Triste réalité. Marrakech a pourtant envoyé une dizaine d’invitations aux jeunes comoriens pour se présenter à la COP22 avec leur manifeste. Dans la délégation dont la première vague serait composée de plus d’une dizaine de personnes, la jeunesse COY12 n’est pas représentée. D’après Mouigni Aly, le coordinateur de la COY12-Moroni qui s’est tenue du 28 au 30 octobre, l’hébergement et la restauration sont (en tout cas étaient) pris en charge par le Royaume du Maroc.
« Et le gouvernement ne nous pas payé les billets, c’est ce qui nous a pénalisé », déplore le coordinateur. Les jeunes ont fait des pieds et des mains pour qu’ils soient intégrés dans ladite délégation, ne serait-ce que le coordinateur seulement, mais il s’avère hélas qu’ils n’ont brassé que de l’air. A titre de rappel, la jeunesse comorienne avait eu l’honneur d’organiser la 12ème conférence des jeunes (COY12) au nom de l’Océan indien du 28 au 30 octobre.
Mis à part le long et beau discours du vice-président en charge de l’environnement, le gouvernement n’a fait part d’aucune forme de contribution, ni avant ni pendant les travaux. Lequel discours en voici un extrait : « Cette belle action vous honore ; elle représente un signal fort adressé aux autorités et à toutes les classes sociales aussi bien des pays de la région que du monde entier.

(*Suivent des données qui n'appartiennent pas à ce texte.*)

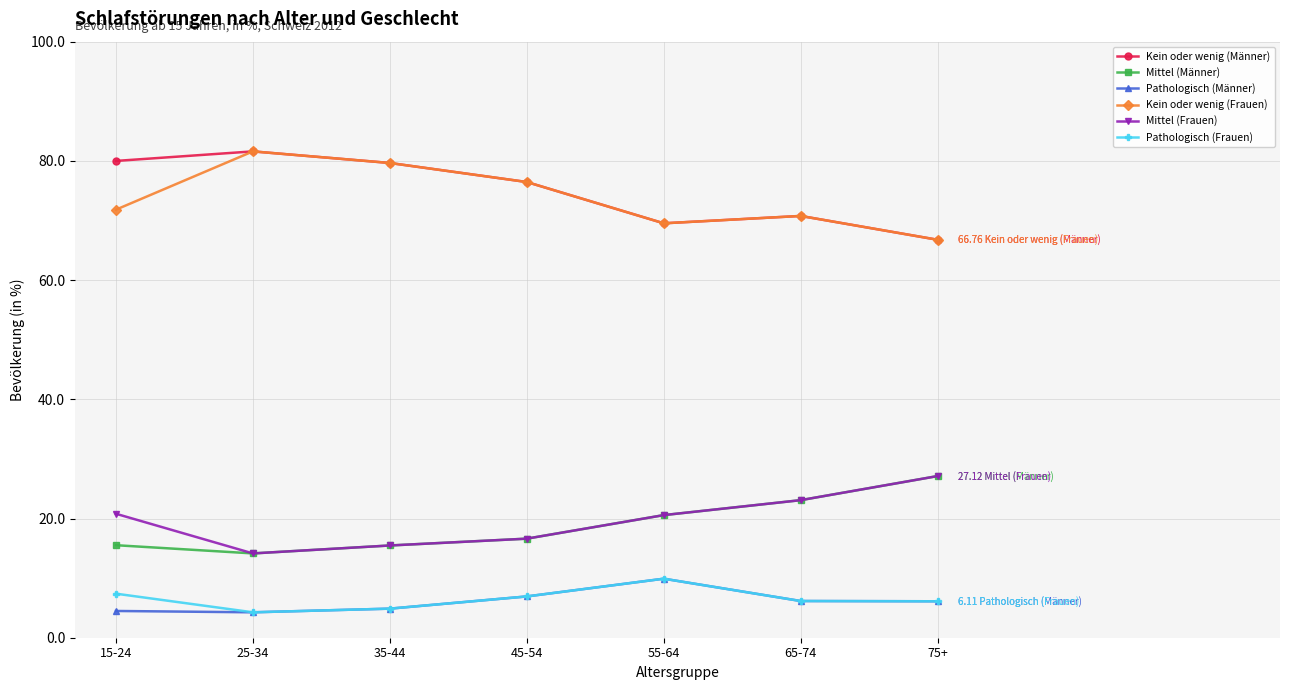

How many lines are shown in the chart?

6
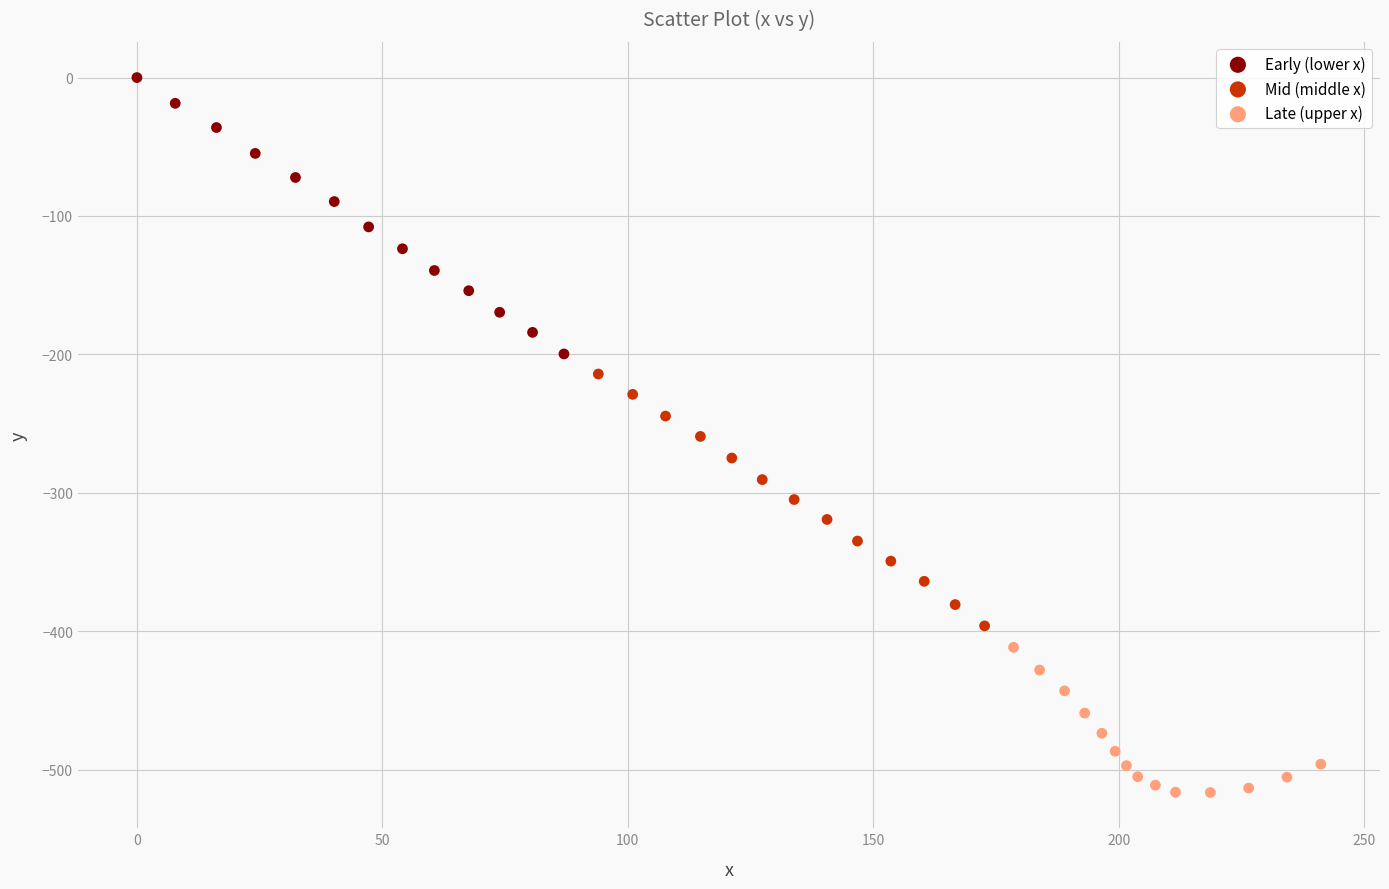

Which series has the largest Y range (max minus min)?

Early (lower x)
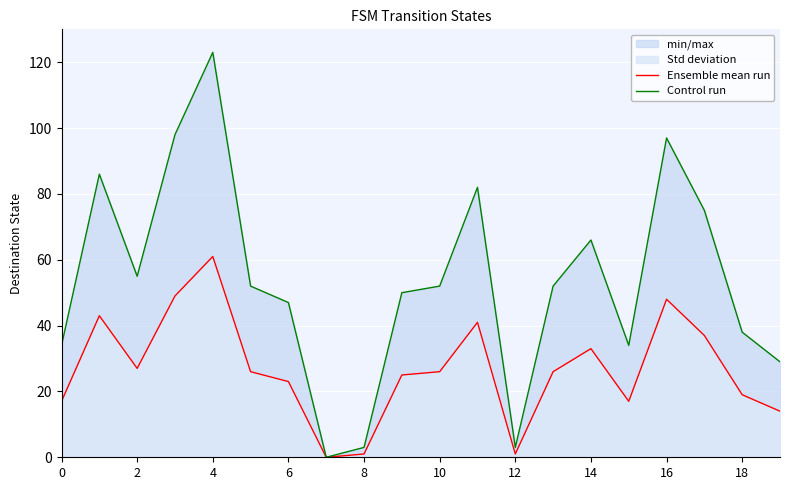

True or false: Ensemble mean run and Control run intersect in this chart.

False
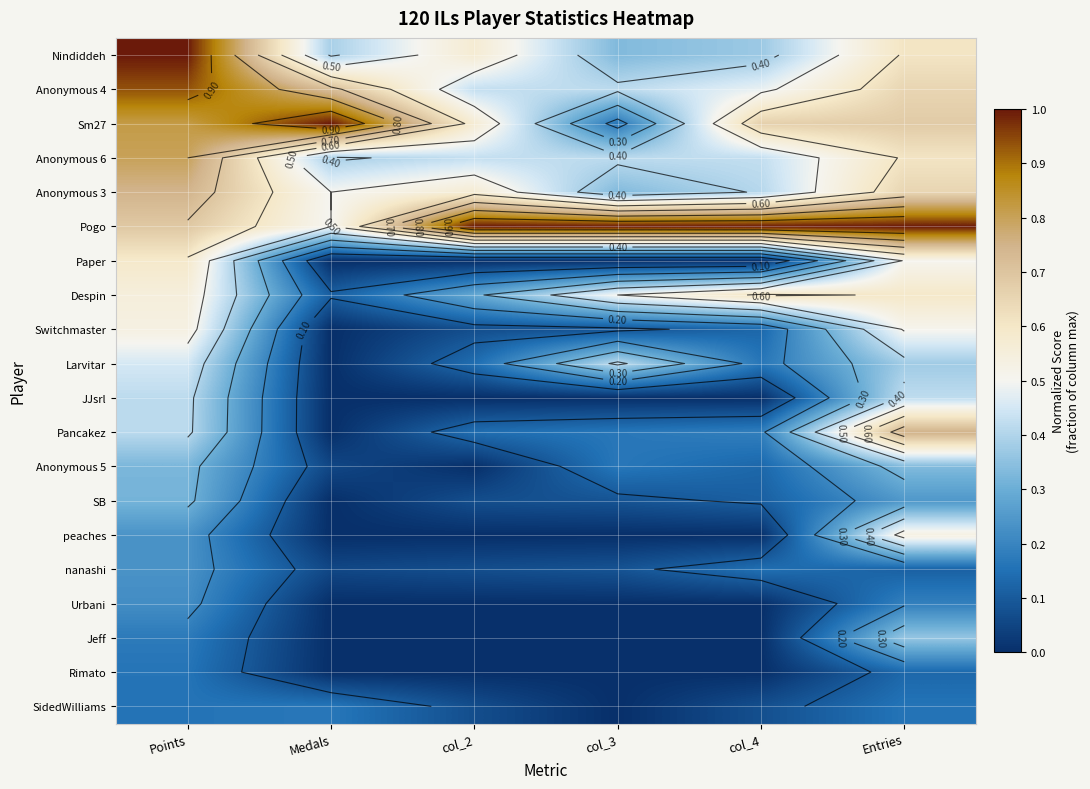

What is the difference between the highest and lowest values at col_2?

1.0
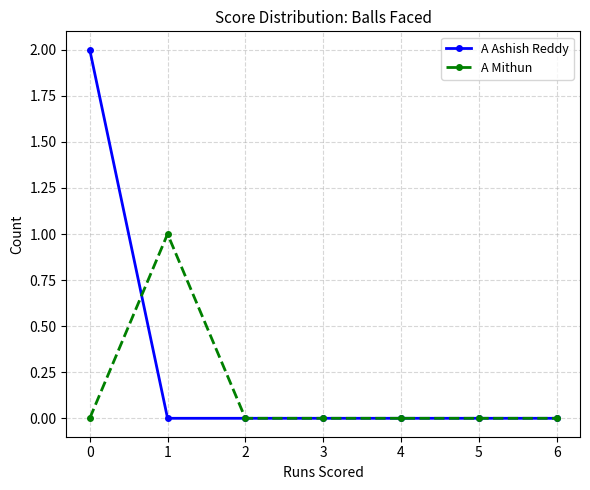

How many series are shown in this chart?

2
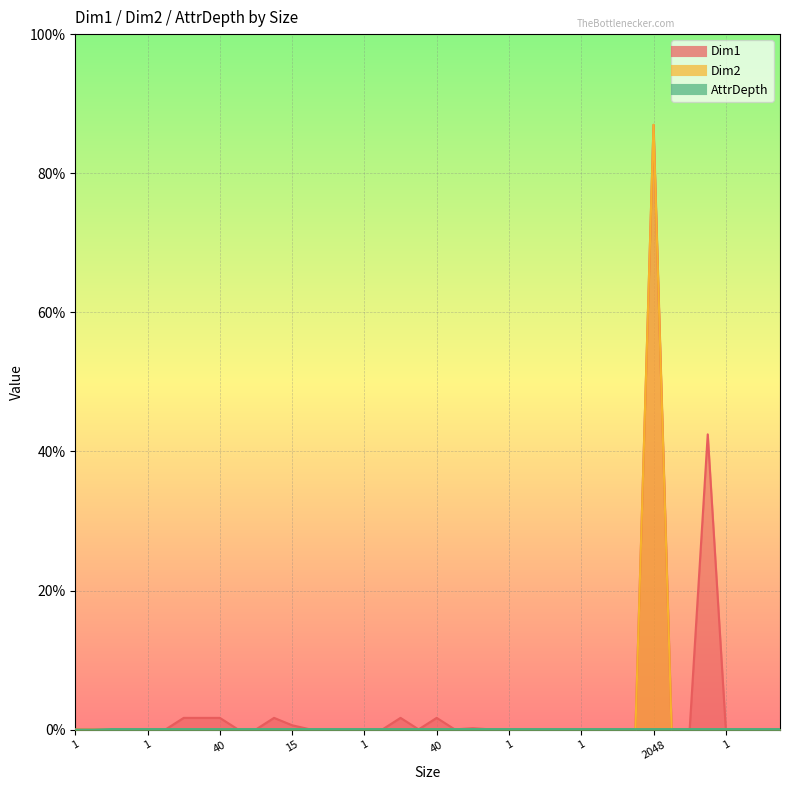

Where is Dim2 nearest to the value 1024?

1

Vous avez voulu démontrer que nous vivons déjà avec le changement climatique et que nous devrons y réfléchir pour faire face aux conséquences douloureuses qui nous attendent », lu par Mmadi Kapachiya, secrétaire d’Etat auprès du ministère de l’environnement. « Nous on porte la voix de la jeunesse, c’est dommage qu’aucun de nous ne soit à Marrakech », regrette aujourd’hui cette jeunesse devenue incontestablement le cadet des soucis des gouvernements comoriens successifs, en dépit des belles promesses.